Shelter Manager Lianne Soucy took the occasion of the milestone — and the height of kitten season — to reflect on the shelter residents, many of whom are the result of pet owners’ failure to spay-neuter their animals, which can place both a logistical and financial strain on the organization.

By recent count, there were 12 moms with a total of 56 kittens, and eight homeless kittens being fostered by 14 volunteers and Soucy. That’s in addition to the 70 cats cared for in the daily shifts at its Feline Rescue and Adoption Center, which opened in February 1997 at 2037 Foxon Road under the leadership of then-President Mary Mellows.

Soucy calls it the cuteness factor: “Holding onto kittens for too long and then suddenly finding your 6-month-old is pregnant can affect their future placement potential,” she says, because “It can sometimes be very difficult to socialize kittens after three months. Even though it’s adorable to watch kittens running around … you do a disservice to the cats.”

Unsterilized cats who are let outside can get pregnant or impregnate “three or four times a year, and, yes, even with a littermate,” says Soucy. “… Or worse, be exposed to constant danger from diseases like distemper, FIV, fight wounds, or killed by predators.”

When BCC leaders reminisce about the many highs and lows of a quarter-century of rescuing and finding homes for homeless felines, the tough cases they remember inevitably are the abandoned cats or the aging or incapacitated owners who are forced to give up a beloved pet for an alternate living arrangement. Assuring them that their fur babies will be lovingly rehomed provides them some comfort.

“Having a place that will help support these animals and get them into homes takes a lot of stress off these people,” says Soucy. “They worry about them and want them to be taken care of. Working together as a team is a win-win situation.”

The veteran members have seen it all in 25 years, including things right out of the movies:

— Two cats picked up by an eagle and dropped out of the sky, a la the famous scene with the dog in the Sandra Bullock film “The Proposal.” (They suffered only minor injuries and were soon adopted.)

—The all-white, deaf kitten scooped up from a trailer park, who then got stuck under the dashboard, requiring the total disassembly of volunteer Brenda Eldridge’s new family van.

— Ten kittens left in a toy box in 2015 at Lowe’s home improvement store in New Haven that turned out to be two litters, which were divided for fostering between two members — all successfully adopted. There was a line around the building the next day after BCC noted the rescue on its Facebook page.

— There have been cats thrown out of cars, cats abandoned in parks, plucked from eating garbage out of dumpsters on New Haven streets; a preemie, who, as the only survivor of a litter of seven, waged a furious but ultimately futile battle to survive, despite round-the-clock hourly feedings by Soucy and another volunteer; coyote attacks, death by untreated disease or exposure.

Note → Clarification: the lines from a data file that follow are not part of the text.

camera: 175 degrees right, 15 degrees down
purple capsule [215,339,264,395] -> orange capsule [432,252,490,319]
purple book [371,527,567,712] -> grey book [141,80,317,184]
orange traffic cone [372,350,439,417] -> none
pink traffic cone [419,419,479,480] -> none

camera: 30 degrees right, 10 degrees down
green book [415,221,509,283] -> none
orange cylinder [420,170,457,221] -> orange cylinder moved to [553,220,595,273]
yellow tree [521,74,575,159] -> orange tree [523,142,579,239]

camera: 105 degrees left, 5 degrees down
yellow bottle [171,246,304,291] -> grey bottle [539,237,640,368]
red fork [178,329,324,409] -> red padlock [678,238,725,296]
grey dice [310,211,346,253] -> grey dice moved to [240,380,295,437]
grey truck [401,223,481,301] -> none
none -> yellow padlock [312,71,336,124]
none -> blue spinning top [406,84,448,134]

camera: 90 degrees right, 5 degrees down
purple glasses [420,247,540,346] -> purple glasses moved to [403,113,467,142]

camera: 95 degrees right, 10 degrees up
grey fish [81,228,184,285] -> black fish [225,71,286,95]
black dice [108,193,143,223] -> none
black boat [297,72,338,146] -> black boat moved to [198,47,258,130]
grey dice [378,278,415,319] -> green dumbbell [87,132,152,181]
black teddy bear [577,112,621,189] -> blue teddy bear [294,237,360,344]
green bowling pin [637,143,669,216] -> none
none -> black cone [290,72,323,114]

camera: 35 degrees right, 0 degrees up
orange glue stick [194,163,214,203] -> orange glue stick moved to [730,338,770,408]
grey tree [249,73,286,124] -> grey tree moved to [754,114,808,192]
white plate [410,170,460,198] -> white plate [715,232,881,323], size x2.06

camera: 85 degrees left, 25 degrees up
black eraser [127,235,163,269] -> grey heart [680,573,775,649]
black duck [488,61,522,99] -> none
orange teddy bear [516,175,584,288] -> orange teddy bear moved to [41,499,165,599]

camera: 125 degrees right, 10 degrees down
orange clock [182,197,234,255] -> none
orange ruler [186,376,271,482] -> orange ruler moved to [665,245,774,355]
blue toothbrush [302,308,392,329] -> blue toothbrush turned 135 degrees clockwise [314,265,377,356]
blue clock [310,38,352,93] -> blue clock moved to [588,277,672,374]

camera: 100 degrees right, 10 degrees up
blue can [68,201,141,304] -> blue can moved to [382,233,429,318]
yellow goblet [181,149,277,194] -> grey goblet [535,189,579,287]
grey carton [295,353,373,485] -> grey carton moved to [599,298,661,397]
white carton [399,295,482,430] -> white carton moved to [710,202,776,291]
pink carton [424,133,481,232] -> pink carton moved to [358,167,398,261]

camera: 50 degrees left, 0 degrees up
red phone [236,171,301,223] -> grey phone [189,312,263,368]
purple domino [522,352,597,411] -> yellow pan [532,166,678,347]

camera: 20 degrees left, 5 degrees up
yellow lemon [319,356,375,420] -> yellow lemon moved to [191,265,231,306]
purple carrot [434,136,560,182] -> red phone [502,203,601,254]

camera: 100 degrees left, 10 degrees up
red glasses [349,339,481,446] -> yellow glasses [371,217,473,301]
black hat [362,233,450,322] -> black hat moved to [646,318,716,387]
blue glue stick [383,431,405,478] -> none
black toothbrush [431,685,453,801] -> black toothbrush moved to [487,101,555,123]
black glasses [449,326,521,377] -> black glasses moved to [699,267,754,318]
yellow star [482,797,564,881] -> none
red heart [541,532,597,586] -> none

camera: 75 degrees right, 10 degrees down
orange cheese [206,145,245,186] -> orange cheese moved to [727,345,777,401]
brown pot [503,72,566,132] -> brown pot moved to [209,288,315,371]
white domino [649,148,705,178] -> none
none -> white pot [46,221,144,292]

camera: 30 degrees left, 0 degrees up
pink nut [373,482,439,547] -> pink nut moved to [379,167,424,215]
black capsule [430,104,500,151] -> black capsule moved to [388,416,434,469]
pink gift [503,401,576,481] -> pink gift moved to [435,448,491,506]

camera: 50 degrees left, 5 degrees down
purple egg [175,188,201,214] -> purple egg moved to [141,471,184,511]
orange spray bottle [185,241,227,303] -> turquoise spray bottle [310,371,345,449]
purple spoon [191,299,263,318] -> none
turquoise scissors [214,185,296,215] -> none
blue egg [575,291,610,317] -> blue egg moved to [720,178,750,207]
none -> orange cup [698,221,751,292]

The organization has come a long way from the days of trapping cats, then begging and borrowing spaces around town, such as Shelley’s Garden Center, to showcase the adoptable kitties, or placing the others in colonies that a few actually kept in their backyards. They can brag that they have saved thousands of cats through the kindness and generosity of their adopters.

“Personally, I’m just overjoyed we reached our 25th year, and I hope it’s the first of many more milestones,” says Lasala, BCC’s first president. “… It’s very reassuring to have the community support that we do from friends and people we don’t even know.”

Donna Doherty is the former arts editor of the Register and a longtime member of Branford Compassion Club.